* What the exercise asks
Below are some records. Pull every line that contains the word "frescas".
═════ Material shown
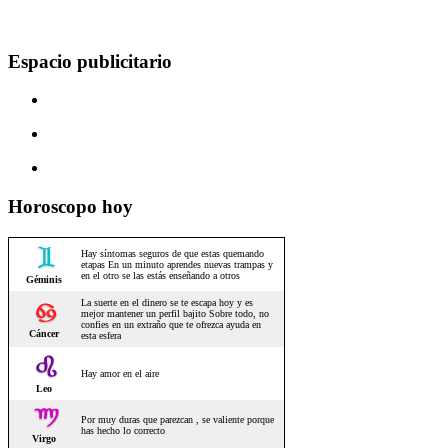
Espacio publicitario
Horoscopo hoy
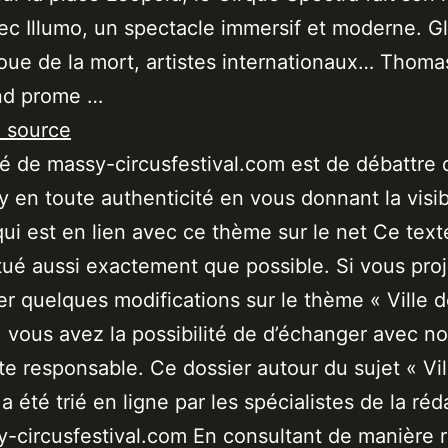
ec Illumo, un spectacle immersif et moderne. G
oue de la mort, artistes internationaux… Thoma
nd prome …
a source
ité de massy-circusfestival.com est de débattre 
 en toute authenticité en vous donnant la visibi
qui est en lien avec ce thème sur le net Ce text
tué aussi exactement que possible. Si vous pro
er quelques modifications sur le thème « Ville 
 vous avez la possibilité de d’échanger avec no
ste responsable. Ce dossier autour du sujet « Vil
a été trié en ligne par les spécialistes de la réd
-circusfestival.com En consultant de manière r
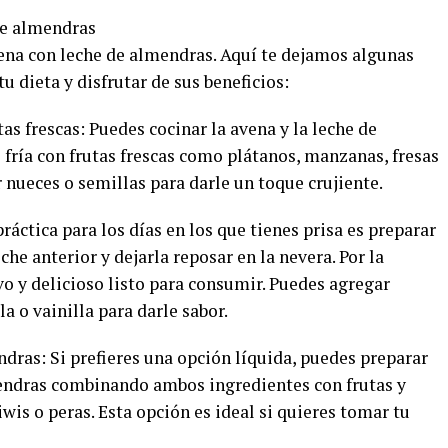
de almendras
ena con leche de almendras. Aquí te dejamos algunas
u dieta y disfrutar de sus beneficios:
as frescas: Puedes cocinar la avena y la leche de
o fría con frutas frescas como plátanos, manzanas, fresas
nueces o semillas para darle un toque crujiente.
práctica para los días en los que tienes prisa es preparar
he anterior y dejarla reposar en la nevera. Por la
o y delicioso listo para consumir. Puedes agregar
a o vainilla para darle sabor.
dras: Si prefieres una opción líquida, puedes preparar
endras combinando ambos ingredientes con frutas y
wis o peras. Esta opción es ideal si quieres tomar tu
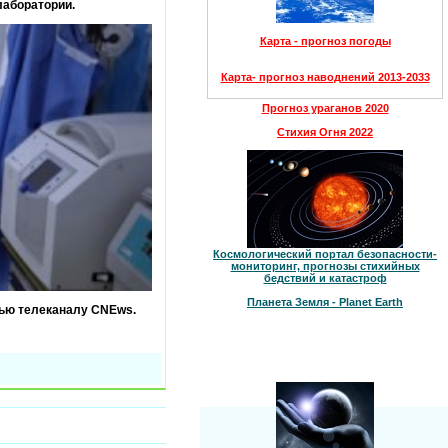
лаборатории.
Карта - прогноз погоды
Карта- прогноз наводнений 2013-2033
Прогноз ураганов 2020
Стихия Огня 2022
Космологический портал безопасности-
мониторинг, прогнозы стихийных
бедствий и катастроф
Планета Земля - Planet Earth
рвью телеканалу CNEws.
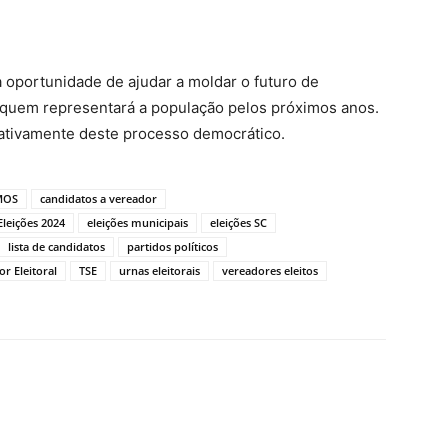
 oportunidade de ajudar a moldar o futuro de
m representará a população pelos próximos anos.
 ativamente deste processo democrático.
MOS
candidatos a vereador
Eleições 2024
eleições municipais
eleições SC
lista de candidatos
partidos políticos
or Eleitoral
TSE
urnas eleitorais
vereadores eleitos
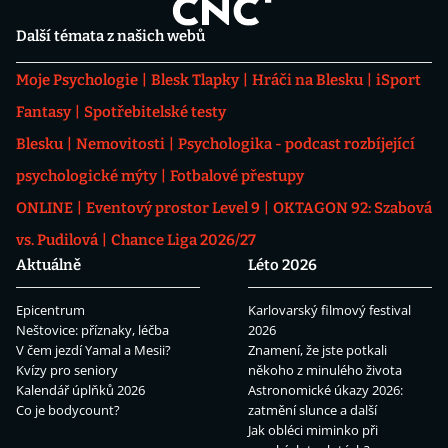
Další témata z našich webů
Moje Psychologie
Blesk Tlapky
Hráči na Blesku
iSport
Fantasy
Spotřebitelské testy
Blesku
Nemovitosti
Psychologika - podcast rozbíjející
psychologické mýty
Fotbalové přestupy
ONLINE
Eventový prostor Level 9
OKTAGON 92: Szabová
vs. Pudilová
Chance Liga 2026/27
Aktuálně
Léto 2026
Epicentrum
Karlovarský filmový festival
Neštovice: příznaky, léčba
2026
V čem jezdí Yamal a Mesii?
Znamení, že jste potkali
Kvízy pro seniory
někoho z minulého života
Kalendář úplňků 2026
Astronomické úkazy 2026:
Co je bodycount?
zatmění slunce a další
Jak obléci miminko při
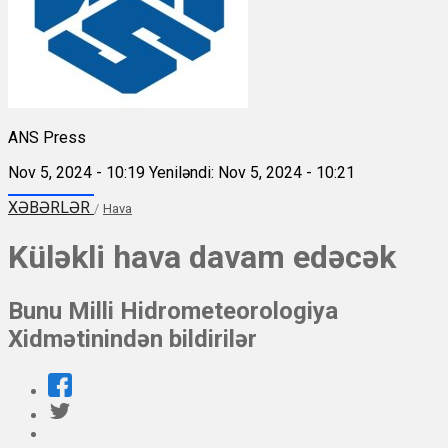
ANS Press
Nov 5, 2024 - 10:19
Yeniləndi: Nov 5, 2024 - 10:21
XƏBƏRLƏR
/
Hava
Küləkli hava davam edəcək
Bunu Milli Hidrometeorologiya
Xidmətinindən bildirilər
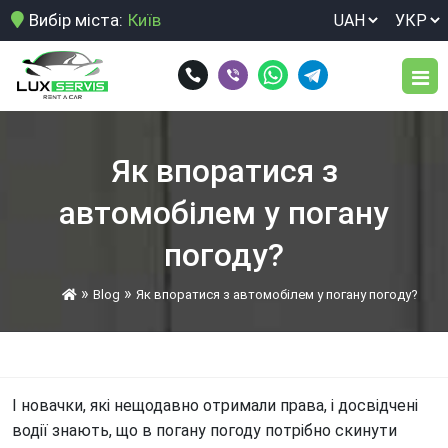
Вибір міста:
Київ
Парк авто
Як впоратися з
Послуги
автомобілем у погану
Довгострокова оренда автомобіля
Умови оренди
погоду?
Здати свій автомобіль в оренду
»
»
Відгуки
Blog
Як впоратися з автомобілем у погану погоду?
Нічне розвезення персоналу
Блог
Оренда Toyota Land Cruiser 250 у Києві.
Оренда авто для виїзду за кордон
Контакти
І новачки, які нещодавно отримали права, і досвідчені
Оренда авто для корпоративних клієнтів
водії знають, що в погану погоду потрібно скинути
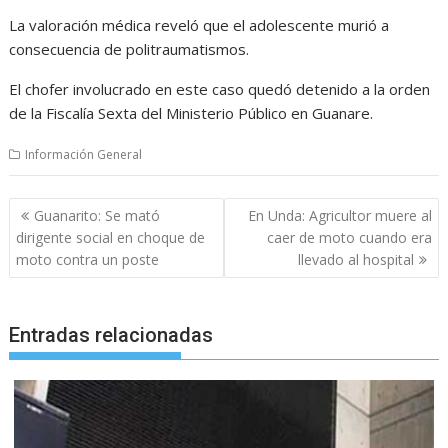
La valoración médica reveló que el adolescente murió a
consecuencia de politraumatismos.
El chofer involucrado en este caso quedó detenido a la orden
de la Fiscalía Sexta del Ministerio Público en Guanare.
Información General
Navegación
Guanarito: Se mató
En Unda: Agricultor muere al
de
dirigente social en choque de
caer de moto cuando era
entradas
moto contra un poste
llevado al hospital
Entradas relacionadas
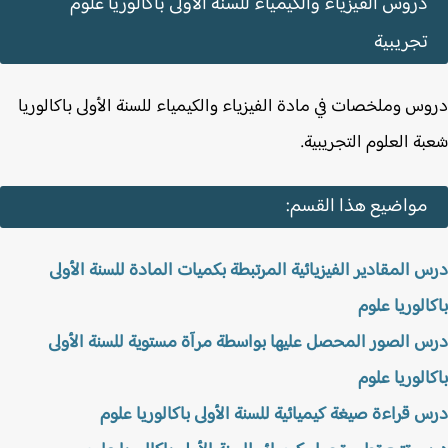
دروس الفيزياء والكيمياء للسنة الأولى باكالوريا علوم
تجريبية
س وملخصات في مادة الفيزياء والكيمياء للسنة الأولى باكالوريا
ة العلوم التجريبية.
مواضيع هذا القسم:
 المقادير الفيزيائية المرتبطة بكميات المادة للسنة الأولى
الوريا علوم
 الصور المحصل عليها بواسطة مرآة مستوية للسنة الأولى
الوريا علوم
 قراءة صيغة كيميائية للسنة الأولى باكالوريا علوم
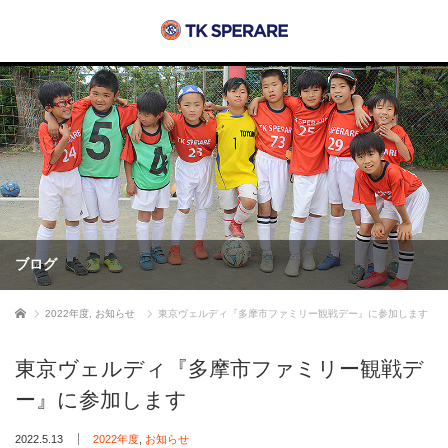
ブログ
ホーム
2022年度
,
お知らせ
東京ヴェルディ『多摩市ファミリー観戦デー』に参加します
東京ヴェルディ『多摩市ファミリー観戦デ
ー』に参加します
2022.5.13
2022年度
,
お知らせ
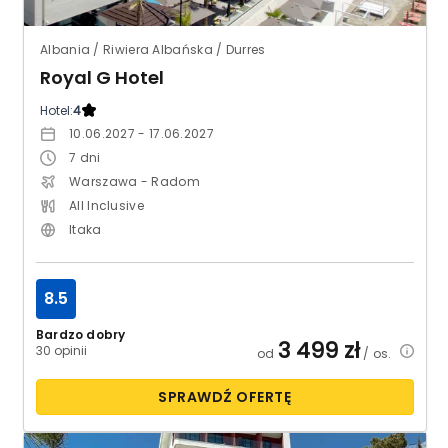
Albania / Riwiera Albańska / Durres
Royal G Hotel
Hotel:
4
10.06.2027 - 17.06.2027
7
dni
Warszawa - Radom
All Inclusive
Itaka
8.5
Bardzo dobry
3 499
zł
30 opinii
od
/ os.
SPRAWDŹ OFERTĘ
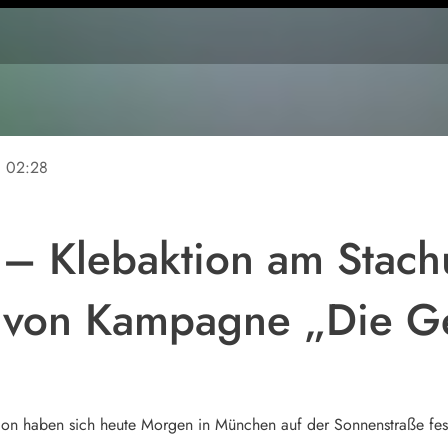
ne
02:28
k – Klebaktion am Stac
von Kampagne „Die Ge
tion haben sich heute Morgen in München auf der Sonnenstraße fes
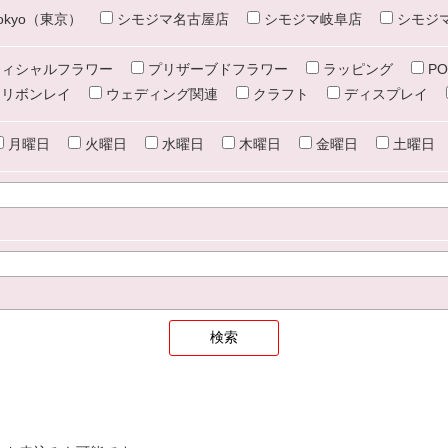
e tokyo（東京）
シモジマ名古屋店
シモジマ岐阜店
シモジ
ィシャルフラワー
プリザーブドフラワー
ラッピング
PO
リボンレイ
ウェディング関連
クラフト
ディスプレイ
月曜日
火曜日
水曜日
木曜日
金曜日
土曜日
══════════
* Your response
as frescas: Puedes cocinar la avena y la leche de
o fría con frutas frescas como plátanos, manzanas, fresas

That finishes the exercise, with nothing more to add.